Rezension

Geschicktes Spiel mit unseren eigenen Ängsten

Die Lieferung - Andreas Winkelmann

Die Lieferung
von Andreas Winkelmann

Bewertet mit 5 Sternen

Und wieder ein neuer Thriller von Andreas Winkelmann, einem Autor, der mich von Buch zu Buch weiter packt und begeistert. Er spielt auch hier wieder gekonnt mit unseren eigenen Ängsten.

Bei dieser Neuerscheinung jongliert Winkelmann in besonderer Weise mit Albträumen, die den Leser deshalb so intensiv packen, weil jeder sie sich in seinem eigenen Leben vorstellen kann. Sich verfolgt zu fühlen. Nichts tatsächlich zu sehen, keinen konkreten Verdacht zu haben. Sondern ausschließlich das Gefühl zu haben, dass da ein Schatten ist, immer da, immer beobachtend, und doch unsichtbar. Und niemand glaubt Viola, der genau dies geschieht.  Der engagierte Kommissar Jens Kerner hat es mit einem seltsamen Vorfall zu tun. Denn es wird eine verstörte und halb verhungerte Frau aufgegriffen. Vermutlich wurde sie jahrelang gefangen gehalten.  Bevor er sie verhören kann, stirbt sie. Es gibt weitere Vermisstenfälle und noch eine Tote. Zusammen mit der scharfsinnigen Kollegin Rebecca und ihrer besonderen Fähigkeit, sich jedes einmal gesehene Gesicht einprägen zu können, gerät Jens Kerner ohne es zu ahnen dem perfiden Täter so nahe, dass alle in unglaubliche Gefahr geraten.
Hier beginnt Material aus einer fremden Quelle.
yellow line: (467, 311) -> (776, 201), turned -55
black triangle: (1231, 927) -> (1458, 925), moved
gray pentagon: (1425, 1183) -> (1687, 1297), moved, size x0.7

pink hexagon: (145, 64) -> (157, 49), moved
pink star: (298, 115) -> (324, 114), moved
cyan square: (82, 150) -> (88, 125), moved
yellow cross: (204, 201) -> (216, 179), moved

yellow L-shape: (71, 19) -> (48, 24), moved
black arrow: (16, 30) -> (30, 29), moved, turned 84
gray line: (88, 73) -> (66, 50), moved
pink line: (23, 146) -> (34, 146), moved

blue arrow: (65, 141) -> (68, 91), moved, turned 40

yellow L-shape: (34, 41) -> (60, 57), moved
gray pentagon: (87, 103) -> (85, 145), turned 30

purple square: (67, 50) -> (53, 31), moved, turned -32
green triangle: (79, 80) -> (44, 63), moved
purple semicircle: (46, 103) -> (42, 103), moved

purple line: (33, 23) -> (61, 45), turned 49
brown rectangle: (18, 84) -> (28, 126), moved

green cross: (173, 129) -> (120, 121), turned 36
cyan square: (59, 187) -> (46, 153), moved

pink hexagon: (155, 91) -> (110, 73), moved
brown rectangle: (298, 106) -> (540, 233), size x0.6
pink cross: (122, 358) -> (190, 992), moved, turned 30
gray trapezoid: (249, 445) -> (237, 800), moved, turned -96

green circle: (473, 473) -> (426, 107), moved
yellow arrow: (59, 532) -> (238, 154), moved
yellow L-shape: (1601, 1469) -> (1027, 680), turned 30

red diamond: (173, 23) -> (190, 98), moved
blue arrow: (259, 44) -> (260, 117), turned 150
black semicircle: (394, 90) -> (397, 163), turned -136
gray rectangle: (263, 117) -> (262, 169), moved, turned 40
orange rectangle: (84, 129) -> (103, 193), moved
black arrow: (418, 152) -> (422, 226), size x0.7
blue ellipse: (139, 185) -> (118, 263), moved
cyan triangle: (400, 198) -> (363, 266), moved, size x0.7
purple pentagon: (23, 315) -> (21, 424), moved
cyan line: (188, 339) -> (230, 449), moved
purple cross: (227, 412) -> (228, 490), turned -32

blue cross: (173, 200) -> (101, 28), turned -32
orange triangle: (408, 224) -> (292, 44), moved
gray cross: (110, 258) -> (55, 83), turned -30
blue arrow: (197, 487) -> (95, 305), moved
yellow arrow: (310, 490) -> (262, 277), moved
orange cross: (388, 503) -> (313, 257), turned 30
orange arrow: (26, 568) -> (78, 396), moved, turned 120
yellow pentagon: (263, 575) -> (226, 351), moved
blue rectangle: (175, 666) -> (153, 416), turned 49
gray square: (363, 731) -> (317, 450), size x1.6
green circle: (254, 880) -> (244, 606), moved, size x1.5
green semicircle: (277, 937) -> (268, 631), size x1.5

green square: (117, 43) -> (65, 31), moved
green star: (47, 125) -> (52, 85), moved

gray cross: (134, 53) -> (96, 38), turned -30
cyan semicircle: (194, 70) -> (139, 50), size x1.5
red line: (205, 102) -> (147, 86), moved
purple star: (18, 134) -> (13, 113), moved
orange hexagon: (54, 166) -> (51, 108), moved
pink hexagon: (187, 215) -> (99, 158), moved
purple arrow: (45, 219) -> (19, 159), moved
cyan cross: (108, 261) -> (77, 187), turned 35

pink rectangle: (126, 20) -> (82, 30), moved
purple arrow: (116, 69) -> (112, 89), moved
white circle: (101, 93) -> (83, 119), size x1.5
Wie immer gelingt es Andreas Winkelmann, von der ersten Seite an den Leser zu packen und nicht mehr loszulassen, bis die letzte Seite umgeschlagen ist. Dunkle, Angst auslösende Szenen oder  durch das Geschehen ausgelöste Schrecksekunden intensivieren zusätzlich das Leseerleben. Überhaupt spielt der Autor gekonnt auf der gesamten Klaviatur der Möglichkeiten eines Autors: Gruselige, humorvolle, nachdenkliche, ernste und extrem spannende, actionreiche Szenen wechseln sich ab und machen das Lesen zu einem besonderen Lesegenuss. Der Autor schreibt fesselnd, flüssig und lebendig und verfällt glücklicherweise nicht dem derzeit so sehr in Mode gekommenen Stilmittel der szenisch zerhackten Erzählweise. Zwar gibt es Perspektivwechsel, aber für den Leser bleibt die Handlung stets folgerichtig nachvollziehbar bis zum fulminanten Ende. Keine aufgeblasene, künstlich konstruierte, unnötig komplizierte Geschichte, keine schrägen oder seelisch beschädigten Ermittler, sondern bedrohlich realistisch geschilderte Geschehnisse, ein geschicktes Spielen mit Ängsten, die wir alle kennen. Absolute Leseempfehlung, allerdings nichts für ängstliche Gemüter.